How is the body of knowledge that describes selling furniture and solving customer problems communicated to your players? Are they on their own? Is your .200 hitter batting clean up? Is the range of performance among all your players so wide that a significant number of customers are served by the bottom of your lineup?

These are all the things a performance-driven sales manager should know and be dealing with. Great players are hard to find and they are usually already playing for another team, so you have to develop them yourself. You owe it to your customers to give them a top performer to serve them and if you don’t, both you and your customers pay a price; you lose revenue and your customer isn’t satisfied with her visit to your store. Now, everyone can’t be a top performer, but you can significantly improve your overall staff performance through coaching with training, observation, feedback and goal development coupled with a relentless pursuit of excellence.

If your sales manager is tagging the floor, handling customer service calls, calculating discounts for customers to help salespeople close sales, handling display issues, reviewing sales orders, filling out or filing reports, or doing everything except managing and coaching performance, you need to seriously reconsider how you have defined the role.

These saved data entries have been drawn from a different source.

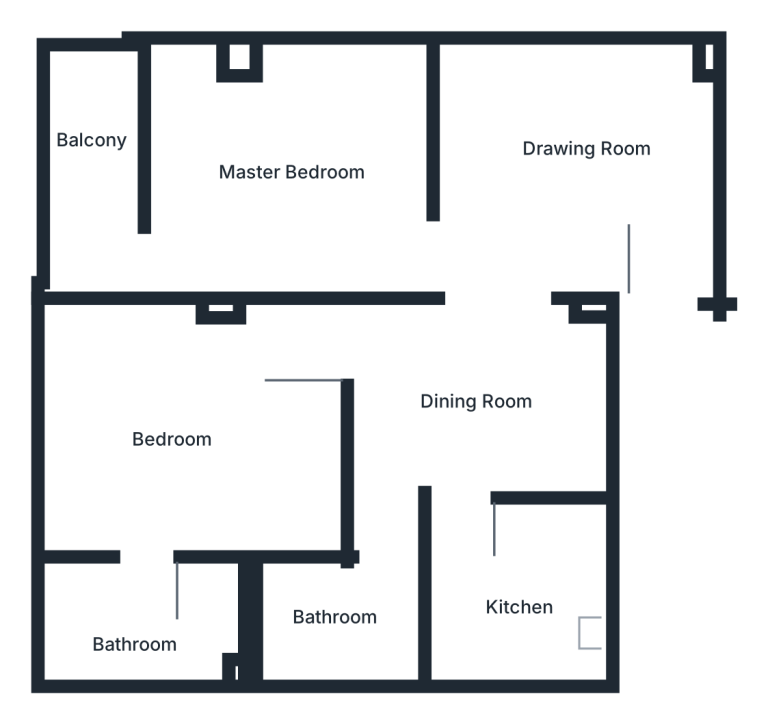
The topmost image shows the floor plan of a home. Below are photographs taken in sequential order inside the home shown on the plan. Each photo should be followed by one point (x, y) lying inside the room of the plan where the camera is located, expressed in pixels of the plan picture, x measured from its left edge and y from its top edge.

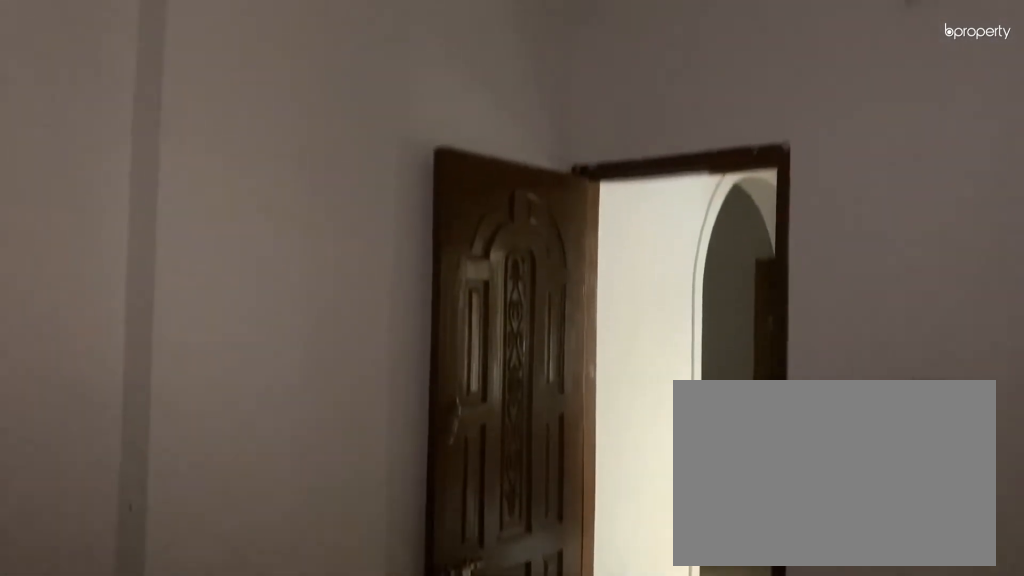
(206, 451)
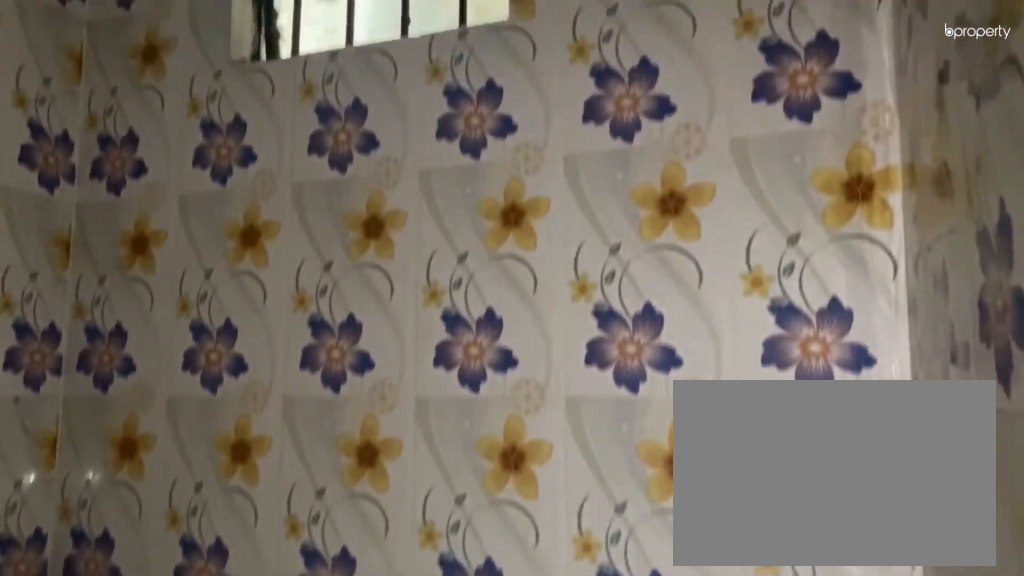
(152, 612)
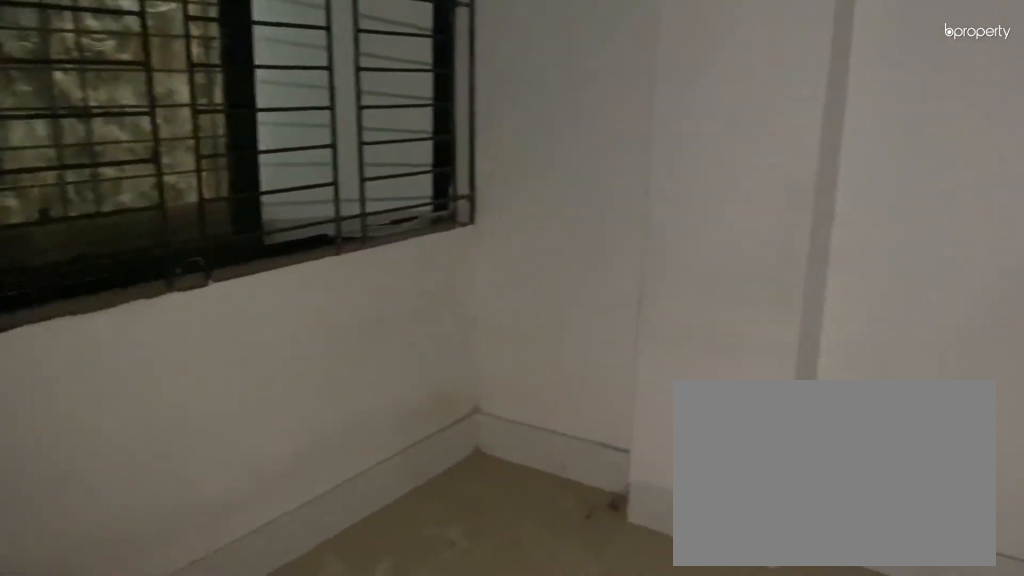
(257, 162)
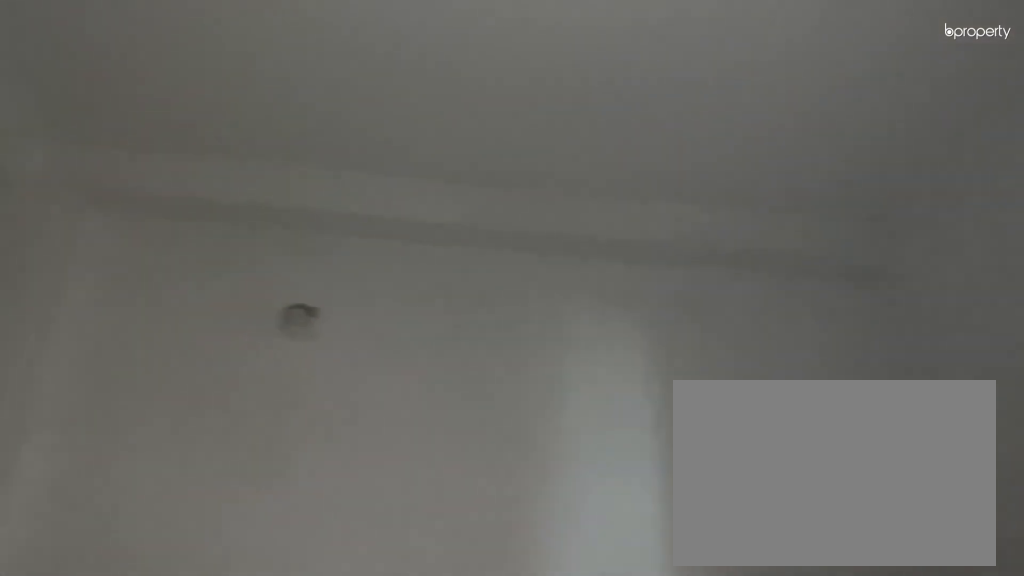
(257, 162)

Too many stores have no one in charge of improving sales performance. If sales go up, it’s usually because traffic has gone up (or margins have gone down). Poor performers continue to be poor performers until they leave your company having severely damaged hundreds of customer relationships you might have developed. When you replace these people, the new hires have no plan or process by which to ensure they become successful by their measures and yours in as short a time period as possible. Neither can the skills they need be developed so this can happen. They’re pretty much on their own – they have to bring the skills with them or they’re likely to fail. Worse yet, they’re likely to stay too long because you know how hard it is to get them in the first place.

Rethink your sales manager’s role. If she is not in charge of performance improvement, find a way to change that. Look at your support systems and your merchandising functions to shift as much non-sales work away from the sales manager as possible. Don’t let your sales manager manage the "sales team". Rather, insist that they coach individuals. Remember, people don’t need to be managed – they need to be lead, they need room and processes to allow them to develop their skills and achieve more for themselves, your customers and your store.